# Consigne 1
Relevez tous les titres que comporte la revue de presse sur la motion de la CDU.

# Texte fourni
····················
Allemagne : la CDU fait passer une motion grâce au soutien de l'AfD

Une motion sur l'immigration – à caractère non contraignant sur le plan juridique – déposée par le groupe CDU/CSU et demandant un durcissement de la politique migratoire a été adoptée mercredi au Bundestag. Elle prévoit entre autres des contrôles permanents aux frontières allemandes. Ce vote a fait l'objet de vifs débat, une majorité n'ayant en effet pu être obtenue que grâce aux voix de l'AfD, formation actuellement soupçonnée par le renseignement allemand d'être d'ultra-droite. La presse européenne tente de faire le point.

Ouvrir/fermer tous les articles
Stuttgarter Zeitung (DE) /

Un funeste précédent

La manière dont cette majorité a été obtenue marquera durablement le système politique allemand, souligne Stuttgarter Zeitung :

«Ce jour-là, la république a effectué un changement d'une portée telle qu'il fournira aux historiens matière à réflexion. Quand on entrebâille timidement la porte de la coopération [avec l'AfD], il faut s'attendre à un grand coup de pied qui enfonce la porte. L'AfD, dont une partie des organes ont été reconnus comme étant d'extrême droite, ne s'est jamais sentie aussi puissante que cette semaine. Cela aura des conséquences politiques durables, et pas seulement pour les personnes issues de l'immigration.»

tagesschau.de (DE) /

Le droit européen n'est pas gravé dans le marbre

Tagesschau.de préconise une approche plus pragmatique :

«Personne ou presque, en dehors des bulles politiques, ne comprend les débats sur le 'cordon sanitaire'. ... Les orateurs sociaux-démocrates ou écologistes ont raison quand ils soulignent l'importance des débats pour la démocratie, comme le fait Robert Habeck, le candidat des Verts à la chancellerie. Mais on en arrive à une autre déduction : quand on se cantonne à énoncer des interdits, à tracer des lignes rouges, on crée l'insatisfaction, on alimente le désintérêt pour la démocratie. Le droit européen, par exemple, argument abondamment évoqué, n'est pas tombé du ciel : il est le résultat des décisions des politiques. Il peut donc être à nouveau modifié. Et c'est ce qu'attend la grande majorité des citoyens du pays.»
····················
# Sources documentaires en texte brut
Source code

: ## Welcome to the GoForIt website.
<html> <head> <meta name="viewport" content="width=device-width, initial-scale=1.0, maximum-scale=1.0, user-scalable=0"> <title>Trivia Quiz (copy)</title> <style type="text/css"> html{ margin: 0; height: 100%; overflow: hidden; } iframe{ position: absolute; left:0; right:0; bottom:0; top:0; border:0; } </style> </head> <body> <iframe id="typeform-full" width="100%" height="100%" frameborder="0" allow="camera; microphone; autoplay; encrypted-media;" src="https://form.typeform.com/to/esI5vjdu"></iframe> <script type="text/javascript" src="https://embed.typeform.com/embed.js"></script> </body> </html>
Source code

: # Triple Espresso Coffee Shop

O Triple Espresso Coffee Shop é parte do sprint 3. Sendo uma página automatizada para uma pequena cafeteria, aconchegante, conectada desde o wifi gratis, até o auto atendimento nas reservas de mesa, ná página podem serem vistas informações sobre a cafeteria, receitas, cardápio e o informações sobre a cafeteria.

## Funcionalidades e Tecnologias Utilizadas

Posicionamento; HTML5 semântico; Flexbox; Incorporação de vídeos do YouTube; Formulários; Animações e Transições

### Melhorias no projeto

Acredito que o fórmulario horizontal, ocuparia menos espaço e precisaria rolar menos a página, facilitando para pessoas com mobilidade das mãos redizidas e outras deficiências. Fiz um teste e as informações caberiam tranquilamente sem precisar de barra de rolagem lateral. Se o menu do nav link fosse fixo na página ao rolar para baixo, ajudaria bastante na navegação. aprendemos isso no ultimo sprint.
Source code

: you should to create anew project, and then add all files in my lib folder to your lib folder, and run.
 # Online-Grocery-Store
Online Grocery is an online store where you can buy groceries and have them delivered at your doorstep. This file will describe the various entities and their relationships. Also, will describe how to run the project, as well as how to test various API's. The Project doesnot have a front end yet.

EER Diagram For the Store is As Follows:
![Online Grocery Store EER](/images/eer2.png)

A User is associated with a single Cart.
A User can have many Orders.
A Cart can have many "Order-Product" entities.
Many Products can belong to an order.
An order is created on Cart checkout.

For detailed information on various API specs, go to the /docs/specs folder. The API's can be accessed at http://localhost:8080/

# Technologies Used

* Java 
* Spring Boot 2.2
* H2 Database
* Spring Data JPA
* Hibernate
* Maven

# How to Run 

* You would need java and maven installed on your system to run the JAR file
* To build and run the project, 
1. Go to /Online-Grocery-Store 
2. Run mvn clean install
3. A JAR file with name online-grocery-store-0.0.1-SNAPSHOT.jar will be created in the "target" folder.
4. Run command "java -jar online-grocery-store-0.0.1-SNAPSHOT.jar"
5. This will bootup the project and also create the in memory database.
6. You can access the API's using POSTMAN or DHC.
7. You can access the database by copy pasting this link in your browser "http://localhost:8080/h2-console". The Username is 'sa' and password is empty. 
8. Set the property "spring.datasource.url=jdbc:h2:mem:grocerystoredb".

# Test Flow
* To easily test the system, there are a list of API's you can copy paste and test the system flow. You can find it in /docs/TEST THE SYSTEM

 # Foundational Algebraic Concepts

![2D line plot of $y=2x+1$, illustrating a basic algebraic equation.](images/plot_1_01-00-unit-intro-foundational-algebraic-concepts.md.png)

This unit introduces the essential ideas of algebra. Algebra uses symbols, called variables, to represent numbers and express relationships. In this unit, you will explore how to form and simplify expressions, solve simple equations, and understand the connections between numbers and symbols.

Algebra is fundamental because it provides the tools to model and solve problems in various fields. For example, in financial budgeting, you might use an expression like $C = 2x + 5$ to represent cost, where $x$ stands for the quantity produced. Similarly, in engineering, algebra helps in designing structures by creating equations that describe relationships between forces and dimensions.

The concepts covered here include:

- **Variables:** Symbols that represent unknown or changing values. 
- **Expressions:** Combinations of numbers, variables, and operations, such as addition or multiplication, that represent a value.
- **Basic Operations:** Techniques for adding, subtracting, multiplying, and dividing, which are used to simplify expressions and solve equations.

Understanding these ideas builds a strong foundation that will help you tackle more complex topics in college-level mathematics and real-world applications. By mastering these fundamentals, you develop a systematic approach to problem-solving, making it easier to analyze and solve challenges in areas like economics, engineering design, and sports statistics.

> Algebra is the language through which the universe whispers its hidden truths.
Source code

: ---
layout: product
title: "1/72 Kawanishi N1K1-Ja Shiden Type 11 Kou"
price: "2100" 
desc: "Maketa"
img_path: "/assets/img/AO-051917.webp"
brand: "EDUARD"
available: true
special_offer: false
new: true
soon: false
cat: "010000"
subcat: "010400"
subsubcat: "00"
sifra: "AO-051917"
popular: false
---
····················
# Consigne 2
Mettez sous forme de liste JSON de chaînes les lignes des enregistrements, depuis leur début jusqu'à la ligne contenant "### Melhorias no projeto" incluse, avec une chaîne par ligne et sans les lignes vides.

# Réponse attendue 1
- Allemagne : la CDU fait passer une motion grâce au soutien de l'AfD
- Un funeste précédent
- Le droit européen n'est pas gravé dans le marbre

# Réponse attendue 2
[
  "Source code",
  ": ## Welcome to the GoForIt website.",
  "<html> <head> <meta name=\"viewport\" content=\"width=device-width, initial-scale=1.0, maximum-scale=1.0, user-scalable=0\"> <title>Trivia Quiz (copy)</title> <style type=\"text/css\"> html{ margin: 0; height: 100%; overflow: hidden; } iframe{ position: absolute; left:0; right:0; bottom:0; top:0; border:0; } </style> </head> <body> <iframe id=\"typeform-full\" width=\"100%\" height=\"100%\" frameborder=\"0\" allow=\"camera; microphone; autoplay; encrypted-media;\" src=\"https://form.typeform.com/to/esI5vjdu\"></iframe> <script type=\"text/javascript\" src=\"https://embed.typeform.com/embed.js\"></script> </body> </html>",
  "Source code",
  ": # Triple Espresso Coffee Shop",
  "O Triple Espresso Coffee Shop é parte do sprint 3. Sendo uma página automatizada para uma pequena cafeteria, aconchegante, conectada desde o wifi gratis, até o auto atendimento nas reservas de mesa, ná página podem serem vistas informações sobre a cafeteria, receitas, cardápio e o informações sobre a cafeteria.",
  "## Funcionalidades e Tecnologias Utilizadas",
  "Posicionamento; HTML5 semântico; Flexbox; Incorporação de vídeos do YouTube; Formulários; Animações e Transições",
  "### Melhorias no projeto"
]